## PROBLEM DESCRIPTION
Go through the entries below and give the number of lines that have the string "thumb", and only that.

(Keypoint coordinate data)
■ ■ ■ ■ ■ ■ ■

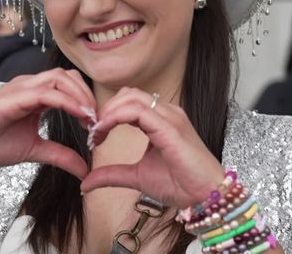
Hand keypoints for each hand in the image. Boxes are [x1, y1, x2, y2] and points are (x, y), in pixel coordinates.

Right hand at [0, 68, 96, 180]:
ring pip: (60, 78)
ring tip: (91, 117)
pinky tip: (79, 115)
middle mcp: (30, 86)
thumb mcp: (34, 150)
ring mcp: (22, 88)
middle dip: (87, 94)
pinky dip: (67, 101)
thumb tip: (84, 170)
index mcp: (36, 95)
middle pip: (68, 76)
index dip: (87, 100)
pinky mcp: (14, 97)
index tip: (98, 124)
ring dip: (80, 95)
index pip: (69, 85)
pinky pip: (46, 93)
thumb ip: (60, 155)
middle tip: (98, 119)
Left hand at [80, 87, 223, 208]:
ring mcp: (170, 117)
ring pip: (131, 97)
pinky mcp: (170, 127)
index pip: (129, 102)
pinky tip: (105, 132)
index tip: (93, 135)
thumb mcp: (137, 177)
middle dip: (105, 109)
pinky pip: (138, 111)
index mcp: (160, 120)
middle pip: (128, 94)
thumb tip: (85, 183)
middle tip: (92, 132)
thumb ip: (112, 174)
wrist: (206, 198)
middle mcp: (166, 113)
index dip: (107, 113)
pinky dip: (115, 117)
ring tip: (96, 132)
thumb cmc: (180, 184)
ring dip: (108, 112)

■ ■ ■ ■ ■ ■ ■

## ANSWER BOX
7